• **What you have to do**:
Go through the entries below and retype them exactly, omitting each picture.

• **Data records**:
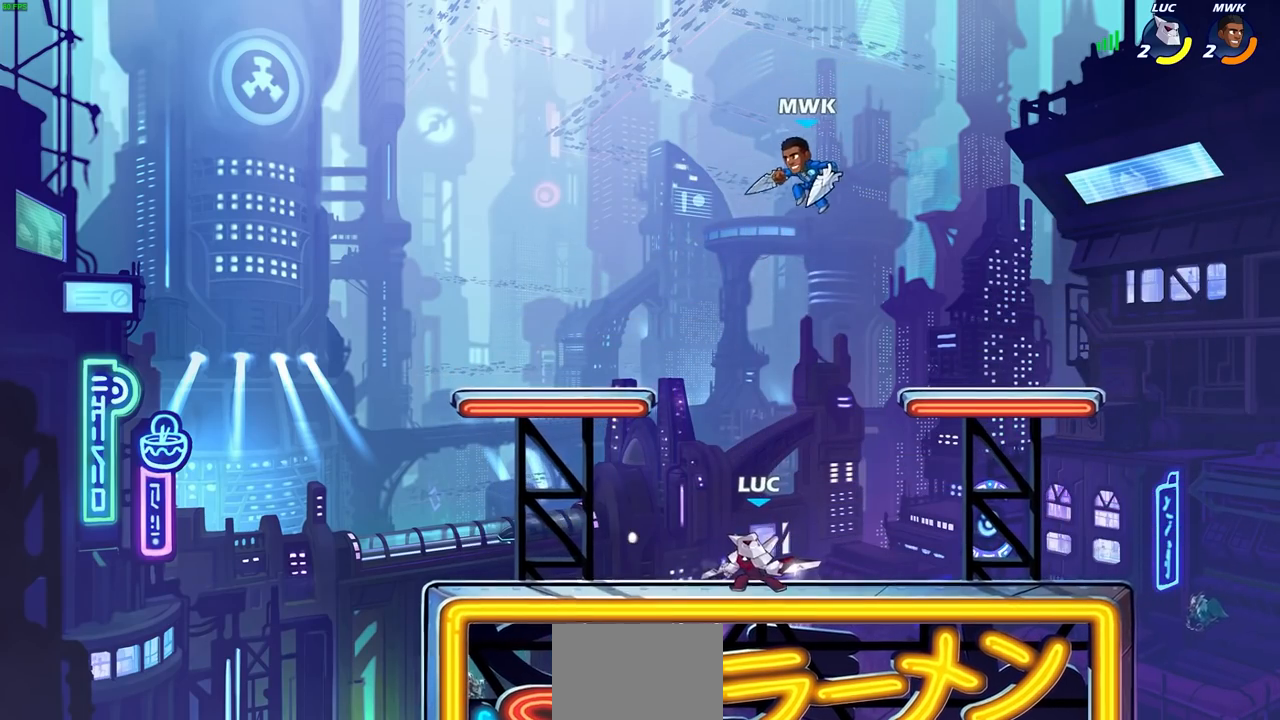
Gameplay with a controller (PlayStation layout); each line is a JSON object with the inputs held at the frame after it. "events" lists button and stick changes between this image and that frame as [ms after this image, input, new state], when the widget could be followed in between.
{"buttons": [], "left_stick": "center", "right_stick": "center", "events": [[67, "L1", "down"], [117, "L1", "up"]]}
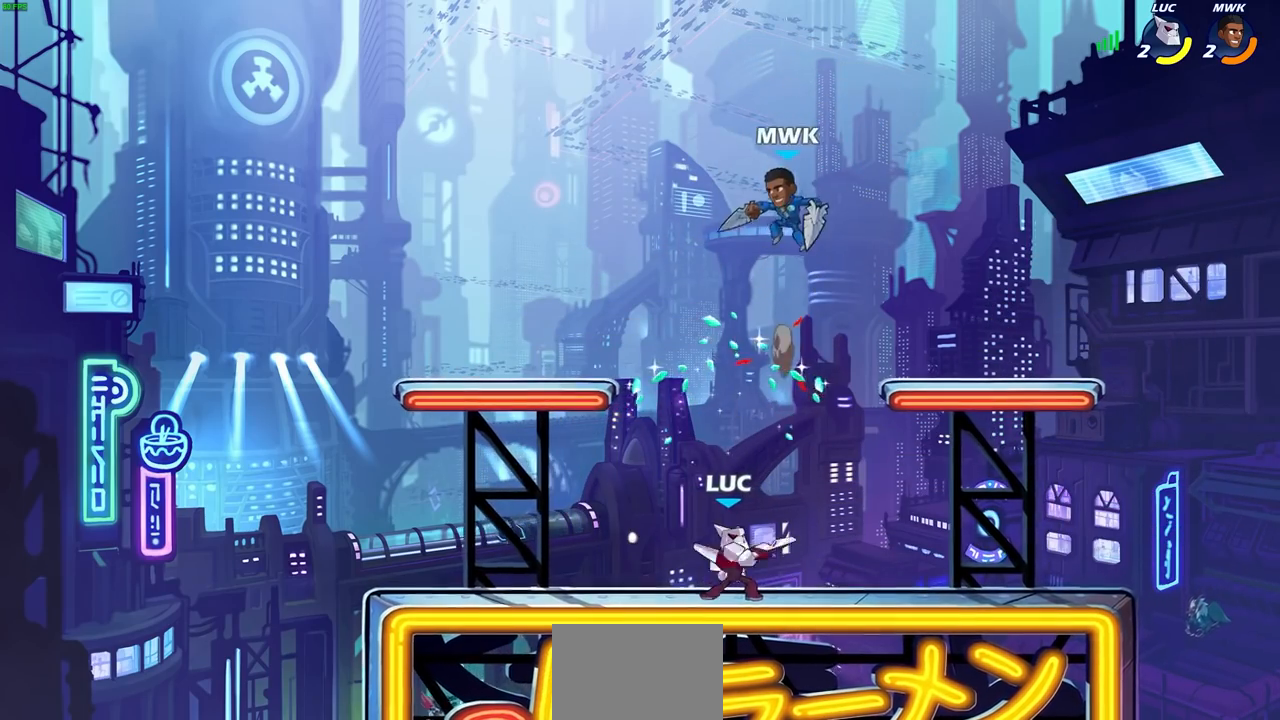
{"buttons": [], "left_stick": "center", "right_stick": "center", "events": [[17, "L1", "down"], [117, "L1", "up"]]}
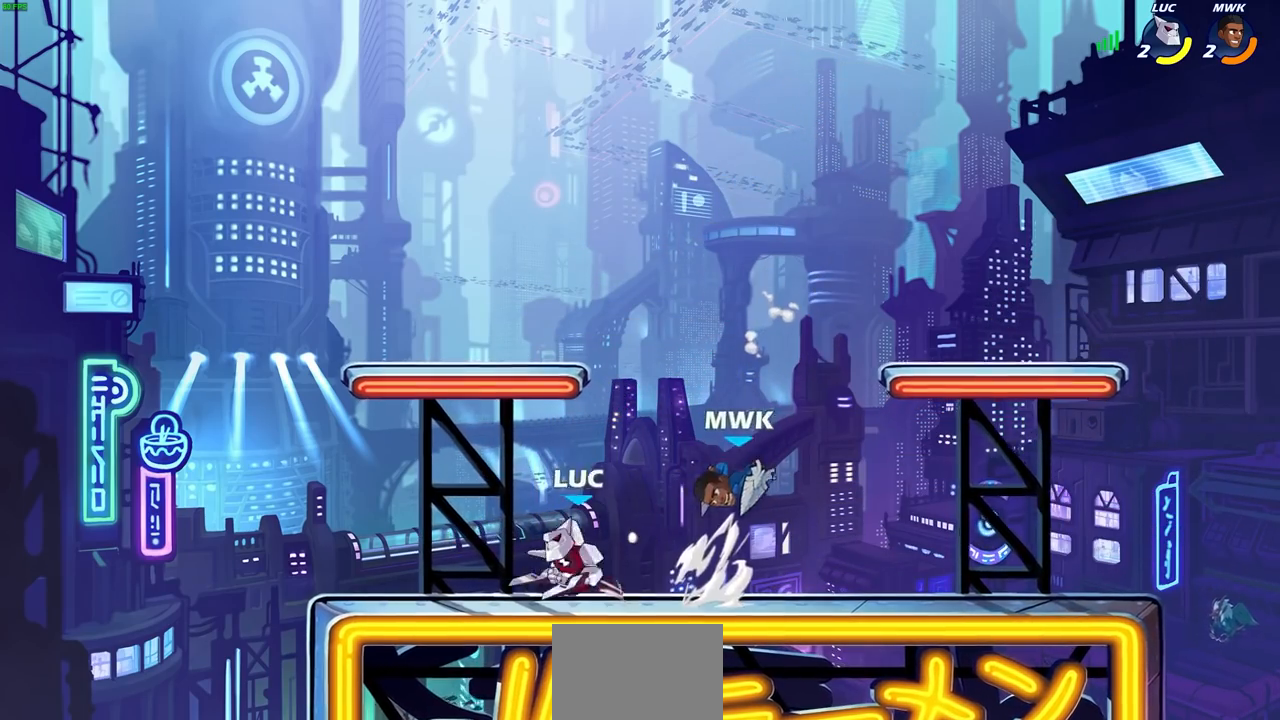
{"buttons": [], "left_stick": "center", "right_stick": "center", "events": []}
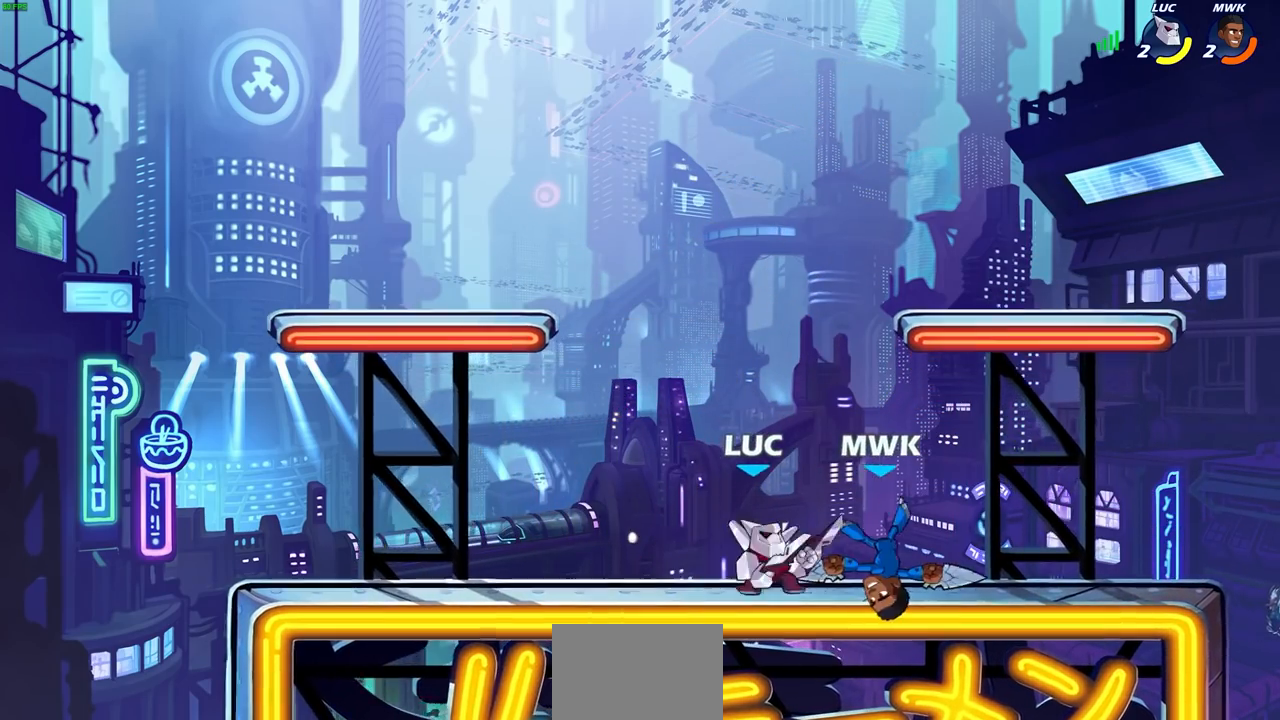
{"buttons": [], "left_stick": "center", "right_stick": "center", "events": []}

• **Reply to the task**:
Gameplay with a controller (PlayStation layout); each line is a JSON object with the inputs held at the frame after it. "events" lists button and stick changes between this image and that frame as [ms after this image, input, new state], when the widget could be followed in between.
{"buttons": [], "left_stick": "center", "right_stick": "center", "events": [[67, "L1", "down"], [117, "L1", "up"]]}
{"buttons": [], "left_stick": "center", "right_stick": "center", "events": [[17, "L1", "down"], [117, "L1", "up"]]}
{"buttons": [], "left_stick": "center", "right_stick": "center", "events": []}
{"buttons": [], "left_stick": "center", "right_stick": "center", "events": []}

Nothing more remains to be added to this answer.